## WHAT THE TASK REQUIRES
Please return each line from the entries below that contains the string "para".

-------- RAW DATA --------

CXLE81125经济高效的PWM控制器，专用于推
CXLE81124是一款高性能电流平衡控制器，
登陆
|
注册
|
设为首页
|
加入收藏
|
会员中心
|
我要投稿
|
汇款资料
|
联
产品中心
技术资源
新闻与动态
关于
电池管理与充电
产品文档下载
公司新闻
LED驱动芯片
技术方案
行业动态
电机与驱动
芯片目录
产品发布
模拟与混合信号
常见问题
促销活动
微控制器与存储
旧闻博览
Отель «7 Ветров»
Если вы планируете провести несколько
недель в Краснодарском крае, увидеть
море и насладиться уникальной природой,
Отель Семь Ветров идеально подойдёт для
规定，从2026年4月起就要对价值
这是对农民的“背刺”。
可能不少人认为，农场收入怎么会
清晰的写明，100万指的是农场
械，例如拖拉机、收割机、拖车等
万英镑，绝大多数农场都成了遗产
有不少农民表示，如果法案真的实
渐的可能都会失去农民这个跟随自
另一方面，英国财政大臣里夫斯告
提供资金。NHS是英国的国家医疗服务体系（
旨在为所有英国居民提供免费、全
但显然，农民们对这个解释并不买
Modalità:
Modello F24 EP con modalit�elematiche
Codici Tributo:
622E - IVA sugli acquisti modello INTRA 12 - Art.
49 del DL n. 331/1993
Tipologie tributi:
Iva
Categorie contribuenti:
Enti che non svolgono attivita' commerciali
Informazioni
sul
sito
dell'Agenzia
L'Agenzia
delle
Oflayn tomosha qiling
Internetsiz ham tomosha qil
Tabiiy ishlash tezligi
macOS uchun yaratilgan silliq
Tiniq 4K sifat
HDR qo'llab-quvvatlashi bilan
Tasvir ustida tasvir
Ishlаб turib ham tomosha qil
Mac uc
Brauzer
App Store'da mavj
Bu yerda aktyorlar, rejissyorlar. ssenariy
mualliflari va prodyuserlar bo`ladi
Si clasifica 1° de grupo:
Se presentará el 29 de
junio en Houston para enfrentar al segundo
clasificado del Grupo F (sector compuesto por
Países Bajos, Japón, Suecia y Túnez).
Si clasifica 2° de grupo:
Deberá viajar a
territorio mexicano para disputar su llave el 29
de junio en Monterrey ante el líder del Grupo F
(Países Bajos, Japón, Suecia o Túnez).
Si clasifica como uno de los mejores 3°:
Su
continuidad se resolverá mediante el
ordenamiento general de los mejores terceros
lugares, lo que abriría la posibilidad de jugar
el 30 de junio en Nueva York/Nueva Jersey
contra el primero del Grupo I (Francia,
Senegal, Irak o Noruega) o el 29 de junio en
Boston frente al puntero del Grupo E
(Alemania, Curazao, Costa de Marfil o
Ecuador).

--------

## RESPONSE TO THE EXERCISE
junio en Houston para enfrentar al segundo
territorio mexicano para disputar su llave el 29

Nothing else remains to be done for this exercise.